Hail and farewell: the Royal Ballet ends its season with gorgeous triple bill of works by Frederick Ashton, including superb debuts and goodbye to a much-loved ballerina. Francesca Hayward and Marcelino Sambé were entrancing in The Dream, while Zenaida Yanowsky brought thrilling dramatic intelligence to Marguerite and Armand.
It’s a programme that shows Ashton’s range, from storytelling to the serene loveliness of his plotless classic Symphonic Variations. As the company’s founder choreographer, Ashton set the Royal Ballet’s style: lyrical, musical and dramatic. After a period of neglect, the company is now back in touch with its roots. On opening night, Marianela Nuñez and Vadim Muntagirov led an assured revival of Symphonic Variations, floating through the spacious, intricate steps. Saturday’s matinee, with Lauren Cuthbertson and Reece Clark, got even deeper into the style. In a very strong cast, the young Joseph Sissens made a stylish debut.

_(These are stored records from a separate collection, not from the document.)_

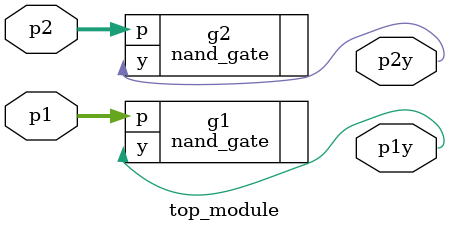
<source format=sv>
module top_module(
	input [7:0] p1, 
	output p1y, 
	input [7:0] p2, 
	output p2y
);

// instantiate NAND gates
nand_gate g1(.p(p1), .y(p1y));
nand_gate g2(.p(p2), .y(p2y));

endmodule

</source>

The Dream is Ashton’s delightful take on Shakespeare and Mendelssohn, a very Victorian forest peopled with fairies in tulle and quarrelling lovers. As the fairy queen Titania, Hayward dances with luscious delicacy, both regal and sensuous. She’s matched by Sambé, dancing with command and mercurial speed. Throughout, both are alert to dramatic and musical nuances: it’s a lovely partnership. On opening night, Akane Takada was a crisp Titania, but lacked chemistry with Steven McRae’s Oberon. It’s a vivid revival, with witty dancing and characterisation from fairies, lovers and mechanicals.
Marguerite and Armand is a much weaker ballet. Created to show off the megawatt partnership of Margot Fonteyn and Rudolf Nureyev, it’s a retelling of La Dame aux Camélias, all melodrama and Cecil Beaton frocks. It works as a vehicle, and this revival has some big-name casting, with Marguerite danced by Yanowsky, the returning Alessandra Ferri and Natalia Osipova (who will perform it with the Mariinsky’s Vladimir Shklyarov, after erratic star Sergei Polunin pulled out).
Saying farewell to the Royal Ballet after 23 years, Yanowsky shows her quality as an actress, a dancer and a star. There’s a grand sweep to her movement, while her alert stage presence makes tiny moments count. When she’s forced to give up her lover, Roberto Bolle’s Armand, she holds still for a vulnerable second, trying to resist the inevitable. In her death scene, she’s ardent and feverish, clinging on to life. Bolle less at home in the grand gestures, but makes a sure, devoted partner. It’s a very moving goodbye.